Problem requirements: In the records below, find the line that contains "den privata kajakrampen, den privata" and the line that contains "modelos. El patrocinio ha vuelto a suscit". Set down exactly those lines and every line between them, and nothing more.

(Page-level text extractions)

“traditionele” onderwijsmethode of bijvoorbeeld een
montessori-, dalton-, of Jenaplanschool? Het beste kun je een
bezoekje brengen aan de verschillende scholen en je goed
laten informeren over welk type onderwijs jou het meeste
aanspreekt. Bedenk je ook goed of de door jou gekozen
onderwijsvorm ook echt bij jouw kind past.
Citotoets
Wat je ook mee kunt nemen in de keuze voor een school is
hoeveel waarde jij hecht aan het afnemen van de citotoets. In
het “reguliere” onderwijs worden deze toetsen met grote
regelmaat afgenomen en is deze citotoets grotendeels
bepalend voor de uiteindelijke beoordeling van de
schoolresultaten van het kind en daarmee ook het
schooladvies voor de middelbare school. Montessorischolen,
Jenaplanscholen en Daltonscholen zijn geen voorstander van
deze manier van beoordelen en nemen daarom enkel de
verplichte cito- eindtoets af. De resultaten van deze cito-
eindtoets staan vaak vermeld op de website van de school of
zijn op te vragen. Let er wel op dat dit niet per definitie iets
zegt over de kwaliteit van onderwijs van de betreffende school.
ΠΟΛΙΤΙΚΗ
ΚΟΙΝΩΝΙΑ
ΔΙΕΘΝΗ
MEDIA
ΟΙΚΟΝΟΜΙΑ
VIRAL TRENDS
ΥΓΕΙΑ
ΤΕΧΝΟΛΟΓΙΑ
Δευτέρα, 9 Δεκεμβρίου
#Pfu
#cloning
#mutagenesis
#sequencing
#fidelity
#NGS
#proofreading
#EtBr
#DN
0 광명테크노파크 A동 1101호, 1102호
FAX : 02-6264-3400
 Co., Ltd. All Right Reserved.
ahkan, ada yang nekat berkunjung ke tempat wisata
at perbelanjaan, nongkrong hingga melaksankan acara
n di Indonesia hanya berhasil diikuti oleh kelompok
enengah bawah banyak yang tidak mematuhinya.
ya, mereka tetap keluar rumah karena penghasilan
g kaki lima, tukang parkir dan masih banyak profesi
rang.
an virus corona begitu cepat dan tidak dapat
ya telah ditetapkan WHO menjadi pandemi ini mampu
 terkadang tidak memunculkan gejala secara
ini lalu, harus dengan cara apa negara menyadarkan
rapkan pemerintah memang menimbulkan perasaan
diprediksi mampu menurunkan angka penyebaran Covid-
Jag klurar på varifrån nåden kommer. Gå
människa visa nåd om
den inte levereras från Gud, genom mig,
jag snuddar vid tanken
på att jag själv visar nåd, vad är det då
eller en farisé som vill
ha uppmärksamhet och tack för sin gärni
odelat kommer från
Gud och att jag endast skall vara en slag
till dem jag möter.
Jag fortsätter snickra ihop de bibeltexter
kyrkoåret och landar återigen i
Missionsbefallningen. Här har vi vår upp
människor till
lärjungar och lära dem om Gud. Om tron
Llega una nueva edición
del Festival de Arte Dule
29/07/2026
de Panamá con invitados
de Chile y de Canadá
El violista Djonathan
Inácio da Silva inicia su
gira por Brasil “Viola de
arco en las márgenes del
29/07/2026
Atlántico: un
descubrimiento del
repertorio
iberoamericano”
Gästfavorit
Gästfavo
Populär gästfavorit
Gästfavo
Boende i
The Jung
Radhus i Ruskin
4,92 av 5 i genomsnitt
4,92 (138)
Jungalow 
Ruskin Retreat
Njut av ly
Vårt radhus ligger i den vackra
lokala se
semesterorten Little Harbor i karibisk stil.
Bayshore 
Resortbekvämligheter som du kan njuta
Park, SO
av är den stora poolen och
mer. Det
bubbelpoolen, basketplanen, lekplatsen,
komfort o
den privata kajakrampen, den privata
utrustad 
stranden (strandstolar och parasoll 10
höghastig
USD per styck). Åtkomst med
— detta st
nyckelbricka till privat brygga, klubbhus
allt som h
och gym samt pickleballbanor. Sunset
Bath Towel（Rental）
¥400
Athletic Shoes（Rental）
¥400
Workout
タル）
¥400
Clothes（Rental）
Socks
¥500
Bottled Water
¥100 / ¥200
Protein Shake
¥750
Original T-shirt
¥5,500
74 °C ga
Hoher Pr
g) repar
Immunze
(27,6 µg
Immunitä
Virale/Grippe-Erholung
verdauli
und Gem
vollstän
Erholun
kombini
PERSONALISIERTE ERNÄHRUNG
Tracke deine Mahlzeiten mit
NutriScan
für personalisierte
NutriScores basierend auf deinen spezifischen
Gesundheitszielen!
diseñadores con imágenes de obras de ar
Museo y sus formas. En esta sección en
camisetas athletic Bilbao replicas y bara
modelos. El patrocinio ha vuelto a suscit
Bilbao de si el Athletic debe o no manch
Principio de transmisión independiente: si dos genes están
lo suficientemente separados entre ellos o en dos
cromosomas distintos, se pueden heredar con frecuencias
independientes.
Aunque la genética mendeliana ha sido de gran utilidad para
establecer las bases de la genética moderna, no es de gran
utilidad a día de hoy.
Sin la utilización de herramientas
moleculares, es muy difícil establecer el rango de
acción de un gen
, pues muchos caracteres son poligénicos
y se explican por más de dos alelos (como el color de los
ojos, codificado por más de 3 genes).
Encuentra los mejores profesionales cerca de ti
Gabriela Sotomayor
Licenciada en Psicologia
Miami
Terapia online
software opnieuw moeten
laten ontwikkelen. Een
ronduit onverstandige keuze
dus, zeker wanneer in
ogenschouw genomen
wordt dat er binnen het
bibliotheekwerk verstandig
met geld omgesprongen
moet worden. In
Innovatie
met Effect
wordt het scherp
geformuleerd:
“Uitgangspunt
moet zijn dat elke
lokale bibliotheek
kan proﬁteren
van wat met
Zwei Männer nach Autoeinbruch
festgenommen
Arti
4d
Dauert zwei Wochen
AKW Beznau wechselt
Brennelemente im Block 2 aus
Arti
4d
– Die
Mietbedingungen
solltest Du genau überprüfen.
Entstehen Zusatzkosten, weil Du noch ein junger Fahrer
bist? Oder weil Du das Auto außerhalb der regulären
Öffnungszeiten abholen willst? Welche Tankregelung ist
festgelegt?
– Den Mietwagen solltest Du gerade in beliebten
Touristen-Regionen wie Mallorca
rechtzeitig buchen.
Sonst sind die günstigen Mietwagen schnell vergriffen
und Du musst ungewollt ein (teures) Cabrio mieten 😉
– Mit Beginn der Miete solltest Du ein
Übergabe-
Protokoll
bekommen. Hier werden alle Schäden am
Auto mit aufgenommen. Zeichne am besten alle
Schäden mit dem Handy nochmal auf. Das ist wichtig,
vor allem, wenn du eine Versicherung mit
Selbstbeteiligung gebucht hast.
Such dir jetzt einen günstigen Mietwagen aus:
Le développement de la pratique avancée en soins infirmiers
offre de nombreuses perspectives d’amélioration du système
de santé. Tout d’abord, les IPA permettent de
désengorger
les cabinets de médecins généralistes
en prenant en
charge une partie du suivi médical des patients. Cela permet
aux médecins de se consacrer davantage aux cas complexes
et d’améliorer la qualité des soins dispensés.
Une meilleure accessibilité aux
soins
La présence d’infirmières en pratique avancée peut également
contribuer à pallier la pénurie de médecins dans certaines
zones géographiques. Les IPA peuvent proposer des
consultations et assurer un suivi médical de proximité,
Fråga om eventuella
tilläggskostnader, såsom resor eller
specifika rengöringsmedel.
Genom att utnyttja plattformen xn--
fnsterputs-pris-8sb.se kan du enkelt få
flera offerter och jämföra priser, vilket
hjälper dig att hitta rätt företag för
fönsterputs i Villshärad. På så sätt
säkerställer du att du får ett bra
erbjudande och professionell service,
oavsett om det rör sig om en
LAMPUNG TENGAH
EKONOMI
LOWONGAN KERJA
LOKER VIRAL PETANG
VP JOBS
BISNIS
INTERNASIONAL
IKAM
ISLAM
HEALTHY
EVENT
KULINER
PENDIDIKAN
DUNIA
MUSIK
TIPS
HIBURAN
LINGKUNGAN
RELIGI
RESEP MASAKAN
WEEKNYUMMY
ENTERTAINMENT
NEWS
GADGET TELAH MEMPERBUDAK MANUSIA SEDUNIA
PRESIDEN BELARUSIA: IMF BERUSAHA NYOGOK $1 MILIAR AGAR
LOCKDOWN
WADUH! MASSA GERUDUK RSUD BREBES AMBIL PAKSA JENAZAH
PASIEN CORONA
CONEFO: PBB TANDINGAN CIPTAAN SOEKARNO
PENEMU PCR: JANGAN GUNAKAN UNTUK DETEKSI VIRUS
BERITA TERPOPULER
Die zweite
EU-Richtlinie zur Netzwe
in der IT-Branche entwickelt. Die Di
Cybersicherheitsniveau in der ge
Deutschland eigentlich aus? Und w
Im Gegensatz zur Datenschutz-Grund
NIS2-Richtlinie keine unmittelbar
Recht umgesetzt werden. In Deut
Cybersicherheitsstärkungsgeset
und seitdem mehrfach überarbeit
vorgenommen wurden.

Reply to the task:
den privata kajakrampen, den privata
utrustad 
stranden (strandstolar och parasoll 10
höghastig
USD per styck). Åtkomst med
— detta st
nyckelbricka till privat brygga, klubbhus
allt som h
och gym samt pickleballbanor. Sunset
Bath Towel（Rental）
¥400
Athletic Shoes（Rental）
¥400
Workout
タル）
¥400
Clothes（Rental）
Socks
¥500
Bottled Water
¥100 / ¥200
Protein Shake
¥750
Original T-shirt
¥5,500
74 °C ga
Hoher Pr
g) repar
Immunze
(27,6 µg
Immunitä
Virale/Grippe-Erholung
verdauli
und Gem
vollstän
Erholun
kombini
PERSONALISIERTE ERNÄHRUNG
Tracke deine Mahlzeiten mit
NutriScan
für personalisierte
NutriScores basierend auf deinen spezifischen
Gesundheitszielen!
diseñadores con imágenes de obras de ar
Museo y sus formas. En esta sección en
camisetas athletic Bilbao replicas y bara
modelos. El patrocinio ha vuelto a suscit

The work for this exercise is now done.